We open with a shot of a snow-covered forest while a man recites the Lord’s Prayer, and the camera slowly pulls back to reveal the crosshairs of a rifle aimed at a deer through the trees. This evocative opening is a strong prologue to the film, introducing the intertwining between religion and violence that continues throughout the film. Characters pray before committing acts of atrocity, they ramble about wars with God, and there are crucifixes hanging all over this movie.
The two men hunting together were father and son, and when they arrive home they package the meat and bring some with them to Thanksgiving with their at the neighbor’s house. The Dovers (Hugh Jackman & Mario Bello) have two kids about the same age as their friends the Birchs (Terrence Howard & Viola Davis), and the two families enjoy a nice Thanksgiving Day together. The two young girls Anna and Joy innocently ask if they can run over to the Dover household, and the parents’ main concern is that the girls wear hats to keep warm. Little do they know that this might be the last time they ever see their daughters, as little Anna and Joy go missing that afternoon.
Making matters more complicated with a dark discovery in the house of an alcoholic priest who claims to know about child abduction, and the later appearance of a disturbing figure at a candlelit vigil for the girls. Loki pursues many leads but the film takes so many twists and turns that we don’t see the end coming until it is already near upon us. Prisoners is also loaded with tension so strong many will remain at the edge of their seat, pulses still pounding long after the credits roll.

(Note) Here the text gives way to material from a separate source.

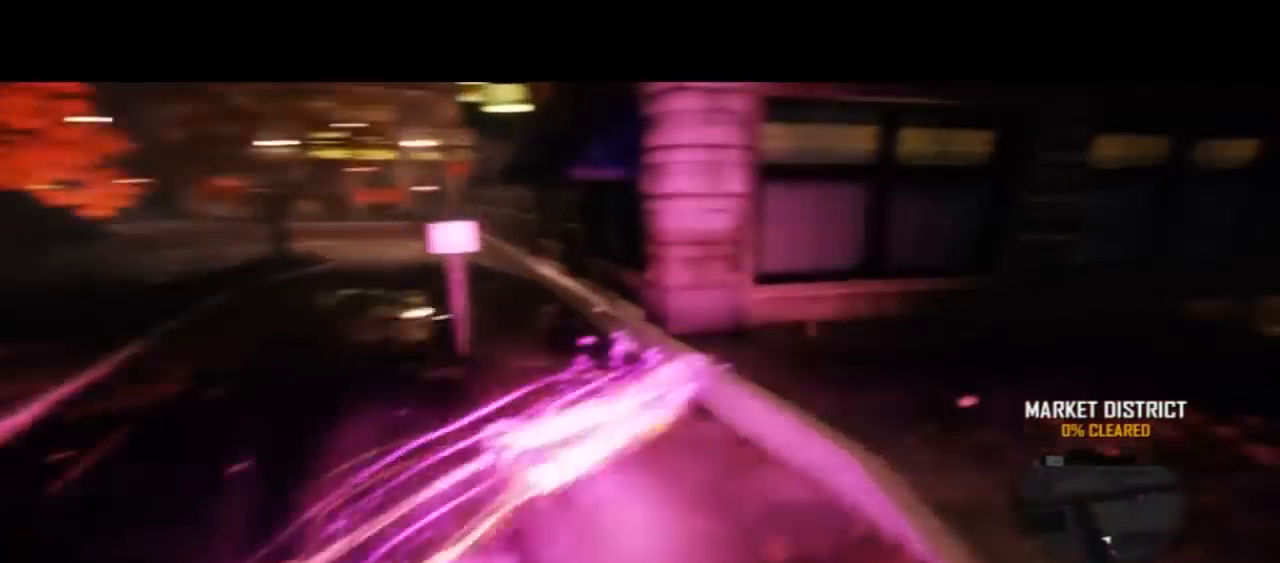
{"dt_ms": 500, "buttons": ["CIRCLE"], "left_stick": "up-right", "right_stick": "center", "events": []}
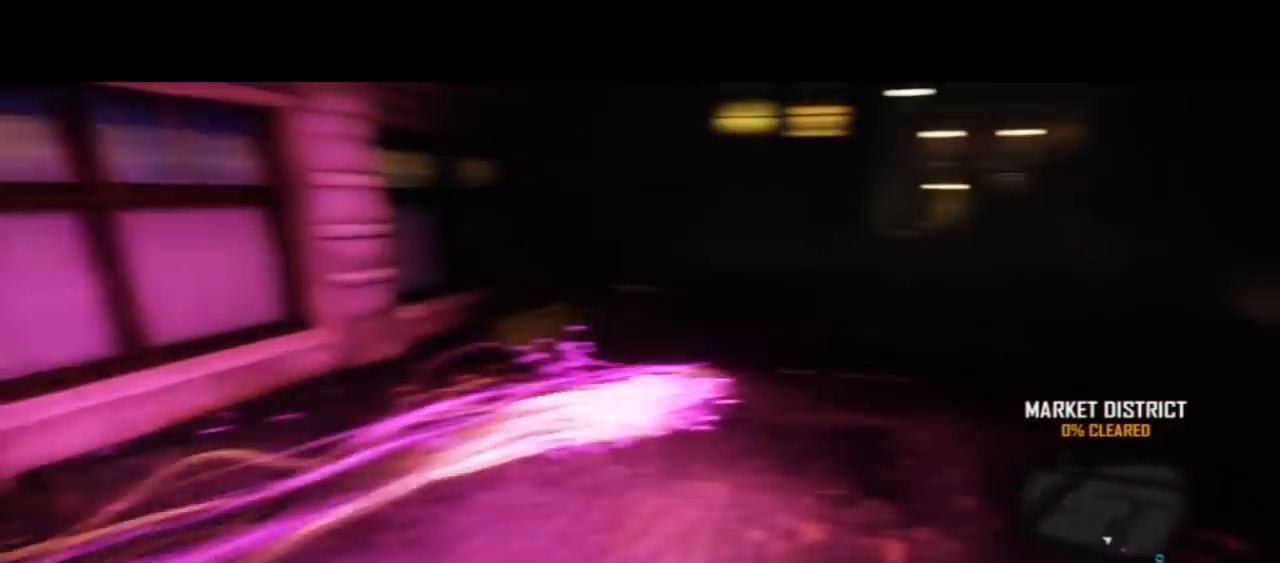
{"dt_ms": 1000, "buttons": ["CIRCLE"], "left_stick": "up", "right_stick": "center", "events": [[433, "left_stick", "up"]]}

A superbly made film, Prisoners justifies every bit of its 153-minute runtime, as the plot thickens and tensions rise. Denis Villeneuve directs with an eye for style and the intensity reminiscent of a younger David Fincher. His lead actors all give stellar performances, but Jackman’s forceful lead is the most memorable. While it isn’t without flaw, Prisoners is certainly a more than respectful addition to the kidnapping thriller genre, and I eagerly await Villeneuve’s next English language feature.